Starting with the identity link and a full model:
Cancer.glm1 = glm(StudyTime~Drug*Age, data=Cancer, family=Gamma(link="identity"))
anova(Cancer.glm1, test="Chisq")
Analysis of Deviance Table
Model: Gamma, link: identity
Response: StudyTime
Terms added sequentially (first to last)
Df Deviance Resid. Df Resid. Dev Pr(>Chi)
NULL 47 27.922
Drug 2 9.0142 45 18.908 3.603e-07 ***
Age 1 3.8141 44 15.094 0.0003951 ***
Drug:Age 2 0.1470 42 14.947 0.7851410
---
Signif. codes: 0 '***' 0.001 '**' 0.01 '*' 0.05 '.' 0.1 ' ' 1
and removing unnecessary terms gives us the main effects only model:
Cancer.glm1a = glm(StudyTime~Drug+Age, data=Cancer, family=Gamma(link="identity"))
summary(Cancer.glm1a)
Call:
glm(formula = StudyTime ~ Drug + Age, family = Gamma(link = "identity"),
data = Cancer)
Coefficients:
Estimate Std. Error t value Pr(>|t|)
(Intercept) 38.9662 8.1924 4.756 2.15e-05 ***
Drug2 6.4730 2.1350 3.032 0.004064 **
Drug3 16.2034 3.8741 4.182 0.000135 ***
Age -0.5370 0.1334 -4.025 0.000221 ***
---
Signif. codes: 0 '***' 0.001 '**' 0.01 '*' 0.05 '.' 0.1 ' ' 1
(Dispersion parameter for Gamma family taken to be 0.2951212)

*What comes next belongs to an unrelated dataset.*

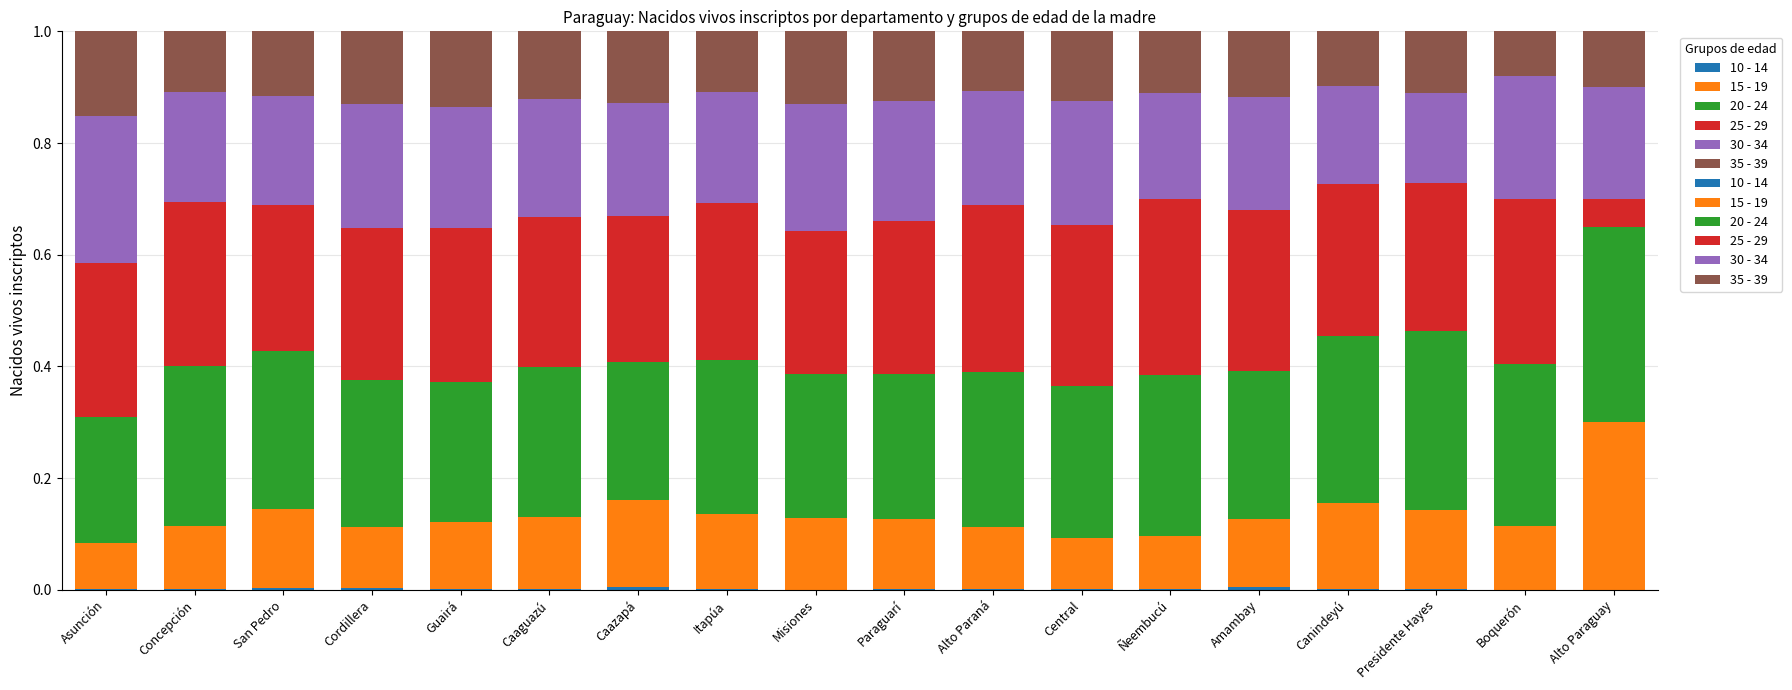

Which series has the largest total across all categories?

20 - 24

Null deviance: 27.922 on 47 degrees of freedom
Residual deviance: 15.094 on 44 degrees of freedom
AIC: 328.39
Number of Fisher Scoring iterations: 7
Turning to the log link model:
Cancer.glm2 = glm(StudyTime~Drug*Age, data=Cancer, family=Gamma(link="log"))

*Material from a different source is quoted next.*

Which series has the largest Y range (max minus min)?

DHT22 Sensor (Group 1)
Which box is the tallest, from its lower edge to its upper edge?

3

anova(Cancer.glm2, test="Chisq")
Analysis of Deviance Table
Model: Gamma, link: log
Response: StudyTime
Terms added sequentially (first to last)
Df Deviance Resid. Df Resid. Dev Pr(>Chi)
NULL 47 27.922
Drug 2 9.0142 45 18.908 8.839e-07 ***
Age 1 2.7332 44 16.175 0.003645 **
Drug:Age 2 1.1493 42 15.025 0.169103
---
Signif. codes: 0 '***' 0.001 '**' 0.01 '*' 0.05 '.' 0.1 ' ' 1
and removing unnecessary terms gives us the main effects only model:
Cancer.glm2a = glm(StudyTime~Drug+Age, data=Cancer, family=Gamma(link="log"))
anova(Cancer.glm2a, test="Chisq")
Analysis of Deviance Table
Model: Gamma, link: log
Response: StudyTime
Terms added sequentially (first to last)
Df Deviance Resid. Df Resid. Dev Pr(>Chi)
NULL 47 27.922
Drug 2 9.0142 45 18.908 7.009e-07 ***
Age 1 2.7332 44 16.175 0.003373 **
---
Signif. codes: 0 '***' 0.001 '**' 0.01 '*' 0.05 '.' 0.1 ' ' 1
Call:
glm(formula = StudyTime ~ Drug + Age, family = Gamma(link = "log"),
data = Cancer)
Coefficients:
Estimate Std. Error t value Pr(>|t|)
(Intercept) 4.64604 0.83535 5.562 1.48e-06 ***
Drug2 0.57437 0.19695 2.916 0.00556 **
Drug3 1.05211 0.19773 5.321 3.32e-06 ***
Age -0.04478 0.01473 -3.039 0.00398 **
---
Signif. codes: 0 '***' 0.001 '**' 0.01 '*' 0.05 '.' 0.1 ' ' 1
(Dispersion parameter for Gamma family taken to be 0.3180527)
Null deviance: 27.922 on 47 degrees of freedom
Residual deviance: 16.175 on 44 degrees of freedom
AIC: 331.89
Number of Fisher Scoring iterations: 5
The AIC values could be compared, but they are practically the same. You really ought to choose the link based on the relationship between the numeric predictor and the response.